Legendary investor Warren Buffett has always advocated ignoring the short-term ups and downs in the stock market and focusing on being a long-term investor. Although his company, Berkshire Hathaway, had slashed its stake in Apple by almost 50 percent as part of a massive selling spree ahead of a stock market crash, the 93-year-old firmly believes that investing is for the long haul.
“If you’re worried about corrections, you shouldn’t own stocks,” Buffett said in a 2015 interview with The Street. “It’s a terrible mistake to think of stocks as something that bob up and down and that you should pay attention to those bobs up and down.”

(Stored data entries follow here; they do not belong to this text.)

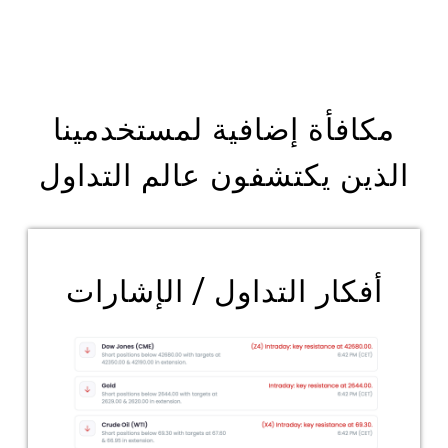
مكافأة إضافية لمستخدمينا
الذين يكتشفون عالم التداول
أفكار التداول / الإشارات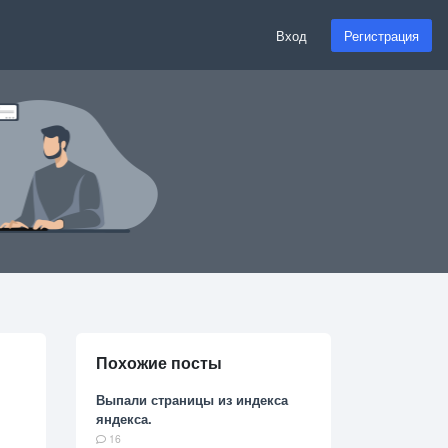
Вход
Регистрация
Похожие посты
Выпали страницы из индекса
яндекса.
16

He added that if you’re saving for a long-term goal, such as retirement or buying a house, what happens on a particular day or week or year shouldn’t be of much concern.

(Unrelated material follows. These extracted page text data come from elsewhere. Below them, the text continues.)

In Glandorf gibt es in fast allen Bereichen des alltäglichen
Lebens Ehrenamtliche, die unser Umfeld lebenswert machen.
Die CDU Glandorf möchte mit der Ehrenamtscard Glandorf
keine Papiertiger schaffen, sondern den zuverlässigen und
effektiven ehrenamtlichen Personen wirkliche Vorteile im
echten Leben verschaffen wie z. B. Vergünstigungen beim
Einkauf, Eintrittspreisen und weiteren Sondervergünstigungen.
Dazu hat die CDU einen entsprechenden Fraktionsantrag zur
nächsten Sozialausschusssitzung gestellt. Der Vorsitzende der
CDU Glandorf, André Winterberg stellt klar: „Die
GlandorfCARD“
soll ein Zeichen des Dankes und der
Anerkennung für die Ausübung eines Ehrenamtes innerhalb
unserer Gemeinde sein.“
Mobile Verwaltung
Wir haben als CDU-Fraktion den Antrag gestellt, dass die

“It’s going to go down sometimes, if you own a stock, so why worry about it?” Buffett told the publication. “The point is to buy something you like at a price you like, and then hold it for 20 years. You should not look at it day-to-day.”
Speaking to CNBC, the Oracle of Omaha advised long-term investors to own a diversified portfolio of low-cost index funds because it makes “the most sense practically all of the time".
“Consistently buy an S&P 500 low-cost index fund,” Warren Buffett said in a 2017 interview. “Keep buying it through thick and thin, and especially through thin.”
More recently, at Berkshire Hathaway's annual shareholder meeting in May, Buffett said he wasn’t in a rush to spend “unless we think we’re doing something that has very little risk and can make us a lot of money.”